Безмолвные фигуры ожили, быстро выстраиваясь в две шеренги. Это упражнение Челтон придумал сам, дав ему столь невинное название за некоторую схожесть с детской игрой. Точно так же крайняя пара бросалась между двумя рядами своих коллег. Только вместо детского смеха и сомкнутых над головой рук они должны были прорваться через пытающихся их остановить бойцов. Разрешались любые приемы, броски и удары, для выполнения которых требовалось только собственное тело. Пройти ручеек можно было лишь за счет скорости и быстроты реакции. Ни у кого не было явного преимущества: ни в технике ведения боя, ни в силовой подготовке. Ручеек приучал каждого бойца работать на пределе своих возможностей и не думать мозгами, в которых после нескольких пройденных пар не оставалось никаких мыслей, а руководствоваться интуицией тела, словно дикое животное. И пусть все собравшиеся тут не были включены в основной состав, не получили еще своих имен, обходясь лишь номерами, но любой из них уже стал настоящим воином.
— Двадцатый, ты двигаешься, словно сонная муха. С такой скоростью любой пехотинец уложит тебя первым же ударом. Ты что, оглох? — заорал сержант на одного из бойцов.
Тот старался изо всех сил, но Челтон был недоволен.
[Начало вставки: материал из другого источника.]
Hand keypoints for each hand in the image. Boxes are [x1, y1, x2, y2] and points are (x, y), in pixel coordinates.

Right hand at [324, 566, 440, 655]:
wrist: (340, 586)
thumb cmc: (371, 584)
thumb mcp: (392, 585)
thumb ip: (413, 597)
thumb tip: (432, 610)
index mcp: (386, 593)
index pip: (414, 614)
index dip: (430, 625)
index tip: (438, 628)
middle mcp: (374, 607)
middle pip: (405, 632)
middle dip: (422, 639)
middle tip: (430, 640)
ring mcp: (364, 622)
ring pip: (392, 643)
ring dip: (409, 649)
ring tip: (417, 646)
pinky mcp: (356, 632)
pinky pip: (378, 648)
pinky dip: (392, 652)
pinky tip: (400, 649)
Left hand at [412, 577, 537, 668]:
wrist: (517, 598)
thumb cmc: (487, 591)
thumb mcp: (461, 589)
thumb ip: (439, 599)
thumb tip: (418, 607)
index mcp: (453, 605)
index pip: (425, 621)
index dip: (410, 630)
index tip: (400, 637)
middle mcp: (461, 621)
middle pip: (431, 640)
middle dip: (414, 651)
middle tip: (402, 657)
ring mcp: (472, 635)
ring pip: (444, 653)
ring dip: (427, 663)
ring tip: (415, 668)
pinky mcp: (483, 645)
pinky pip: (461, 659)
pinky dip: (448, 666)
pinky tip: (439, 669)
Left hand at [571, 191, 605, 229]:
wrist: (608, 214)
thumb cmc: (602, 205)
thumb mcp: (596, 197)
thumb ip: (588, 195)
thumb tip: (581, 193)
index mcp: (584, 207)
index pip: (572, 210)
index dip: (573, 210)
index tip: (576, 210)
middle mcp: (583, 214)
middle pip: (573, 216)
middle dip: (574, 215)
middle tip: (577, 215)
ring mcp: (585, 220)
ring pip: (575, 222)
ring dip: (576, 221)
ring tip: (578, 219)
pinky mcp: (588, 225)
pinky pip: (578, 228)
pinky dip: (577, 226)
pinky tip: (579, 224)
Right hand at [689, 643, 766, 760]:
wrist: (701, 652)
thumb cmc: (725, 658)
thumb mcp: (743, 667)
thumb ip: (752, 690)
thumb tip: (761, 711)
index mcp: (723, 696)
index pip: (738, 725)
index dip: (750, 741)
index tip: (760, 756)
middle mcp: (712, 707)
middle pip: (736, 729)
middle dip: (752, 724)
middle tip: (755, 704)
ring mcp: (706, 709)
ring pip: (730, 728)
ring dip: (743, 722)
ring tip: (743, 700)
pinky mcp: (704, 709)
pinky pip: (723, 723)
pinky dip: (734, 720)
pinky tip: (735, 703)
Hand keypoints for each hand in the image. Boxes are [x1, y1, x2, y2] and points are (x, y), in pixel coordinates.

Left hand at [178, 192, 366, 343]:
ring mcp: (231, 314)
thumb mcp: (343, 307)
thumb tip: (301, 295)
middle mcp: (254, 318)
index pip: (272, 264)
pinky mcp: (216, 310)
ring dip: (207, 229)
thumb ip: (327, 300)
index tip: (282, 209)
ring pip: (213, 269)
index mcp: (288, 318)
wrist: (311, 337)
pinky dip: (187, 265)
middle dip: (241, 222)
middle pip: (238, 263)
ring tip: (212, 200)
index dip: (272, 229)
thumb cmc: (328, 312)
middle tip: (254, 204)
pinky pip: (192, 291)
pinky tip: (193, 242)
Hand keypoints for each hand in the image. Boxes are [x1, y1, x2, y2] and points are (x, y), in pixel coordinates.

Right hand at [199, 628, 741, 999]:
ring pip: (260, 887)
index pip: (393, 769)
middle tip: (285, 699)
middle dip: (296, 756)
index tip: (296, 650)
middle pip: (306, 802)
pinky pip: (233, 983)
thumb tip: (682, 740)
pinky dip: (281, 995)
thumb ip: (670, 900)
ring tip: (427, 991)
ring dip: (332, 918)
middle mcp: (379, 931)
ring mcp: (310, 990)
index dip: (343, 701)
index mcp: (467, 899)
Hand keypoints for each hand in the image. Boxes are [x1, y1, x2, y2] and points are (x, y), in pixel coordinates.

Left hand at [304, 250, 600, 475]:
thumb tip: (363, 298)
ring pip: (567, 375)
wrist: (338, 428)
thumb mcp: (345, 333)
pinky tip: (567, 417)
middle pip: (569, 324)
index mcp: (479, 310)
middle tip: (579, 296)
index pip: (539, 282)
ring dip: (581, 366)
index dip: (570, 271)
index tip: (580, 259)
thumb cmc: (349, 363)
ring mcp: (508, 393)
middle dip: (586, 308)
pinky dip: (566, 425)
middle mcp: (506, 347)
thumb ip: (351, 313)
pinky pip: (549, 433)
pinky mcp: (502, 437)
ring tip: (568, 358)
— Четырнадцатый, если ты будешь так же трахать портовую шлюху, она просто уснет. Двигайтесь, детишки. Вы считаете, что научиться бить пьяные рожи в барах — это верх мастерства?! Надеюсь, вы не забыли своего последнего увольнения? Вы не встречали еще настоящих противников. Не хватало еще, чтобы вам били морды во время увольнений.
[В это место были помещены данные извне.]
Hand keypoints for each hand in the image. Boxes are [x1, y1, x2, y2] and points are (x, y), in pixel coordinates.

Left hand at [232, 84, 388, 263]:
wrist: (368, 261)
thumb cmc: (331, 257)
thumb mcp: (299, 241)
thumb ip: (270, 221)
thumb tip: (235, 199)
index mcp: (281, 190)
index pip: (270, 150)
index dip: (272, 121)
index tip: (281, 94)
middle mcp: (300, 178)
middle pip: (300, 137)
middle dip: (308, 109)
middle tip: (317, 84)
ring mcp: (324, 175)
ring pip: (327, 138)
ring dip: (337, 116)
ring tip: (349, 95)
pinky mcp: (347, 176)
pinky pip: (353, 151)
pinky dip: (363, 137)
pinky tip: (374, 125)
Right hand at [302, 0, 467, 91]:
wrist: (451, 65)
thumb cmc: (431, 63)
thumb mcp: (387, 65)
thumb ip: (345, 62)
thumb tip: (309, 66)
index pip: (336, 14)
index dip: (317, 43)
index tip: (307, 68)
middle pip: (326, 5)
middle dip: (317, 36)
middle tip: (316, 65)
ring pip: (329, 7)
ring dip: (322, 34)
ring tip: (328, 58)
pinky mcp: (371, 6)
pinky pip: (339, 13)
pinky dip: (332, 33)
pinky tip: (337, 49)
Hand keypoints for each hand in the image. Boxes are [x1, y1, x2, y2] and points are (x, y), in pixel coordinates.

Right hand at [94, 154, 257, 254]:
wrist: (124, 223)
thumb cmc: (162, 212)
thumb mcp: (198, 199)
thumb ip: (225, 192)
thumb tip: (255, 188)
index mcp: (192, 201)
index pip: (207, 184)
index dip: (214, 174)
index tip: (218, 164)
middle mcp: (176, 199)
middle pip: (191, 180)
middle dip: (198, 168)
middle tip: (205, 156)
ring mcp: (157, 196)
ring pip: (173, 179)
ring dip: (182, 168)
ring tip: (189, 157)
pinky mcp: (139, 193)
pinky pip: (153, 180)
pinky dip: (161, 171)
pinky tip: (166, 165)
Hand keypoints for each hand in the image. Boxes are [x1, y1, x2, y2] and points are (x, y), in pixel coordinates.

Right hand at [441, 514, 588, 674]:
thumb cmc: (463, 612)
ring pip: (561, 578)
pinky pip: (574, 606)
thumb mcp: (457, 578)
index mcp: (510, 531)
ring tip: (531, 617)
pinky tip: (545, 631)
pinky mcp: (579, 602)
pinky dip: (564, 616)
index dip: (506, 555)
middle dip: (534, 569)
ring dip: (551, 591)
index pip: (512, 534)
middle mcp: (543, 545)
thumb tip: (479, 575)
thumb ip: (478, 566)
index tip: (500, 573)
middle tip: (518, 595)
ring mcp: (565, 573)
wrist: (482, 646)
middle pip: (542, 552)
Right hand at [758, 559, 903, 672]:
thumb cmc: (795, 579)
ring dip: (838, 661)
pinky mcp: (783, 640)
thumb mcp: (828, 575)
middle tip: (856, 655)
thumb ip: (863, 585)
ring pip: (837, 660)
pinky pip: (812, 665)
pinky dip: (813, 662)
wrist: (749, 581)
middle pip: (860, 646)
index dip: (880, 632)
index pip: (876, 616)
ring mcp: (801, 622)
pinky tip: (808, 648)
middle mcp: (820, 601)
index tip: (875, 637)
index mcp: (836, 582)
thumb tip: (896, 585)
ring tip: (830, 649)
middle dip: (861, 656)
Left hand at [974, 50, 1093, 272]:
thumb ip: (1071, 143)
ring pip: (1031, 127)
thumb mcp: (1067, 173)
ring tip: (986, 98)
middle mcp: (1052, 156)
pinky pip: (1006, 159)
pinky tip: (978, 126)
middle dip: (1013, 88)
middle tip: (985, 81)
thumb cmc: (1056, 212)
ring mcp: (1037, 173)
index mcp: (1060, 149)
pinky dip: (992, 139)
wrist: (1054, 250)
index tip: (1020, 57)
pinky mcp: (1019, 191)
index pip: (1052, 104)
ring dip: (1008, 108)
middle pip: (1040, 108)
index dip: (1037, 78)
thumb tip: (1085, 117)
В зал вошли несколько человек в формах старших офицеров. Челтон отрывисто гаркнул, и все вытянулись, приветствуя вошедших.
— Вольно! — кивнул один из них, майор Отдела Разведки и Контрразведки, с интересом осматривая замерших бойцов.
— Так это вы тот самый сержант Челтон, о котором мне уже все уши прожужжали? — спросил офицер, переводя изучающий взгляд на сержанта.
— Да, сэр, — коротко ответил Челтон, и лишь по движению губ можно было понять, что эта громада, застывшая перед майором, — живой человек.